I read that story of Gaiman’s years ago, and it was a kind of lifeline to me. The news that Neil Gaiman experienced the same doubts that I did was a revelation. The fact that his writerly insecurities happened so often that he talked about hating every single word as simply a regular phase of writing made me feel so much better as a writer.
I mean, if Mr-Hugo-Nebula-Carnegie Winner feels that way too, then it’s obvious that I’m not alone, and that all writers must get attacked by the same collywobbles in much the same way.
Furthermore, that means that the voice in your head telling you that what you’re doing is rubbish is not necessarily telling you the truth, and that the little bastard is certainly not your friend.
Obviously, it never hurts to assess what you’re working on, and to work on it till your fingers bleed and your eyeballs dry out from staring, to ensure you are doing the best work you know how. But if you are working like a Trojan already, then chances are that the snide little voice in your head is what one playwright called a ‘Vampire of Doubt’.
In the musical [Title of Show] there is a whole song and dance sequence about the self-doubt that creeps in. With wit and nifty harmonies, the song Die, Vampire, Die identifies that voice of doubt and disparagement that whispers in your ear to “give up, you’re no good, blah blah blah” and gives some quite good advice about it.
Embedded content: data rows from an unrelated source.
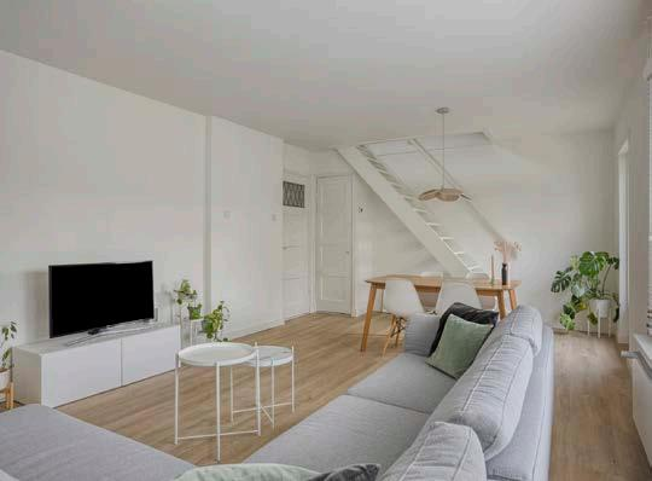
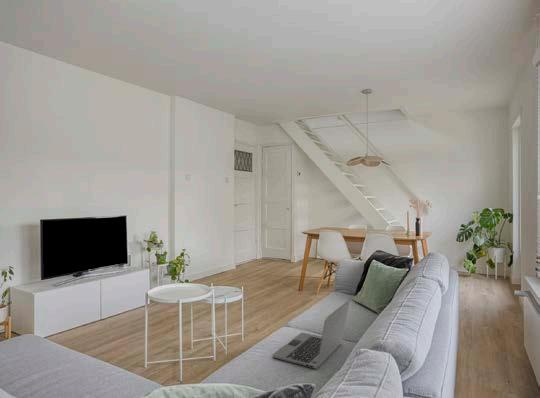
+ laptop [272,300,350,369]
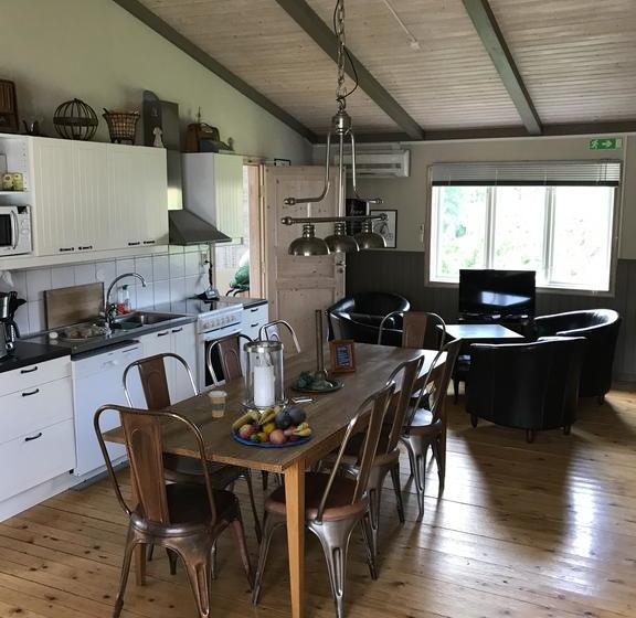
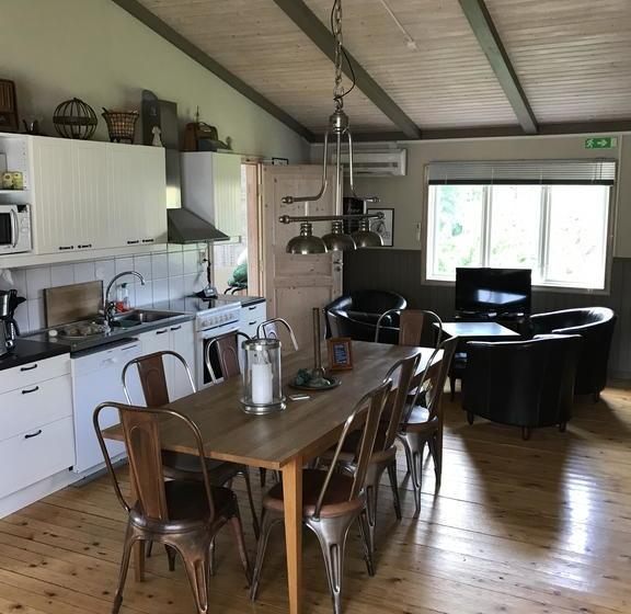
- fruit bowl [231,404,316,448]
- coffee cup [208,390,227,418]
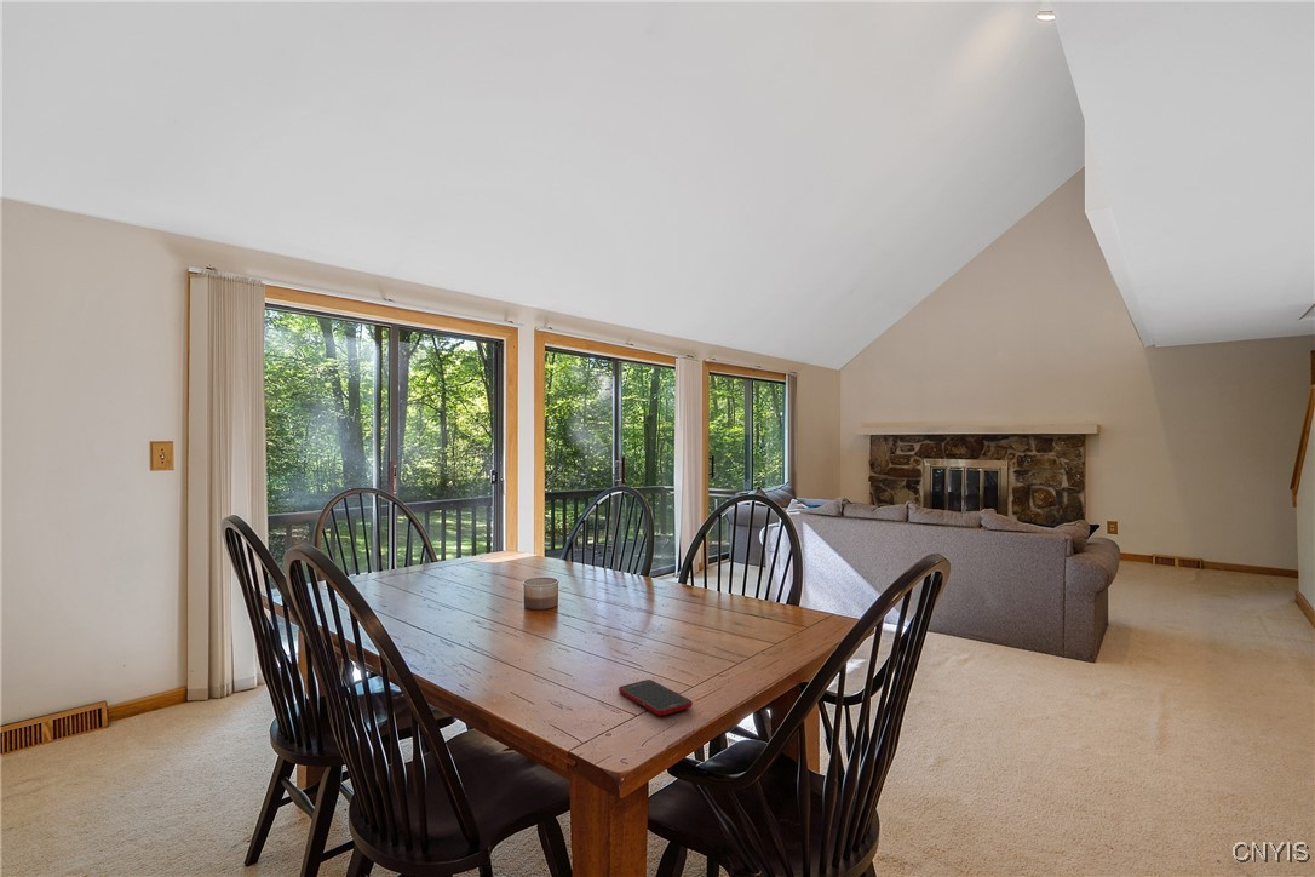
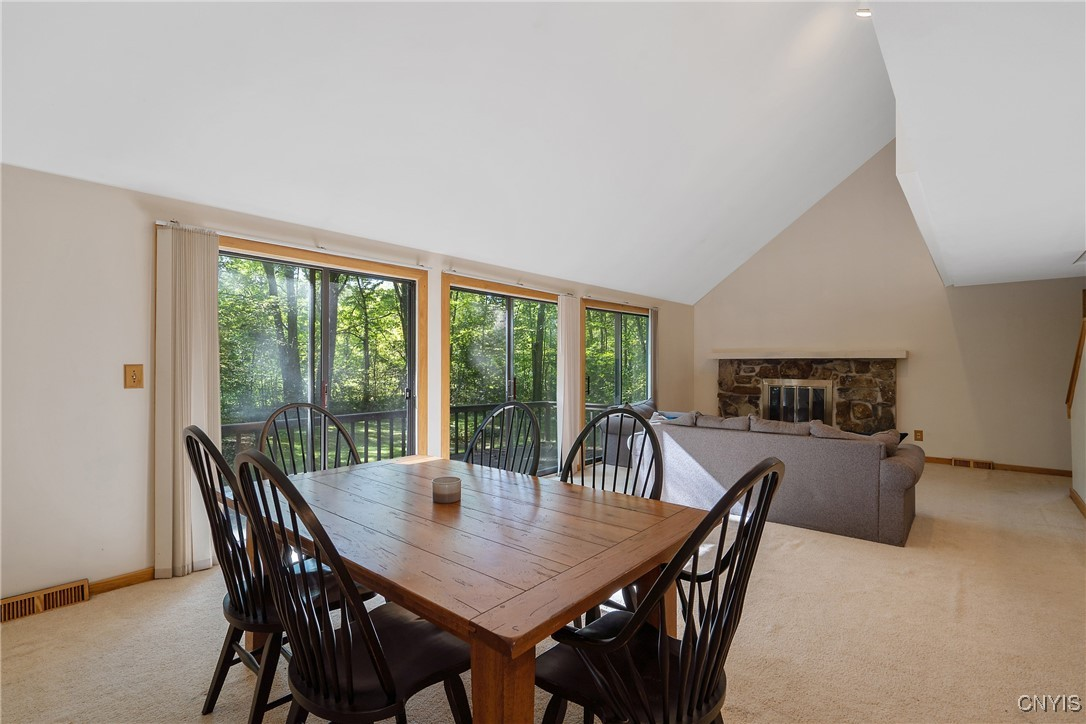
- cell phone [618,678,694,717]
(Here it is – with a language warning!)
By the way, one of my favourite bits of the lyric, which is a spoken section, is:
“Why is it that if some dude walked up to me on the subway platform and said these things, I’d think he was a mentally ill asshole, but if the vampire inside my head says it, It’s the voice of reason.”
We are always all too ready to accept our vampire of doubt as the Voice of Truth. And it’s not.
Of course, writers need to develop a rational and balanced sense of our work, to know when it’s not coming together as planned, when to do better. But we need to learn to separate the rational practice of improving as writers from the simple fear that we’re not good enough.
If you want to improve as a writer, then write more. Write differently, experiment, play around with ideas, push yourself, ask for external feedback, collaborate.
Start, continue, finish – then start again.
But don’t let the vampire of doubt make you stop.
Stake that bloodsucking bastard right in the heart and keep on writing.